*EXTRACTED MATERIAL*.
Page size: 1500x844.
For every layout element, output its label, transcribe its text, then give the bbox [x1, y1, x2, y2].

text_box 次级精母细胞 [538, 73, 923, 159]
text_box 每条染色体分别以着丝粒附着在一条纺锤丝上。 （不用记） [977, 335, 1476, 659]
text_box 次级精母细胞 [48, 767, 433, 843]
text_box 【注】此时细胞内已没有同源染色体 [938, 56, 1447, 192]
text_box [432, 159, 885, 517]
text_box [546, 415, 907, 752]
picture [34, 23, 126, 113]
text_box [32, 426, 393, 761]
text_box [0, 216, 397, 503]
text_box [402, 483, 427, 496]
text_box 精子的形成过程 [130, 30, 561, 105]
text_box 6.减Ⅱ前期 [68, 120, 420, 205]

*TASK DETAILS*. An exact copy of every record is what the answer must contain.

*SOLUTION FOR THIS TASK*.
Page size: 1500x844.
For every layout element, output its label, transcribe its text, then give the bbox [x1, y1, x2, y2].

text_box 次级精母细胞 [538, 73, 923, 159]
text_box 每条染色体分别以着丝粒附着在一条纺锤丝上。 （不用记） [977, 335, 1476, 659]
text_box 次级精母细胞 [48, 767, 433, 843]
text_box 【注】此时细胞内已没有同源染色体 [938, 56, 1447, 192]
text_box [432, 159, 885, 517]
text_box [546, 415, 907, 752]
picture [34, 23, 126, 113]
text_box [32, 426, 393, 761]
text_box [0, 216, 397, 503]
text_box [402, 483, 427, 496]
text_box 精子的形成过程 [130, 30, 561, 105]
text_box 6.减Ⅱ前期 [68, 120, 420, 205]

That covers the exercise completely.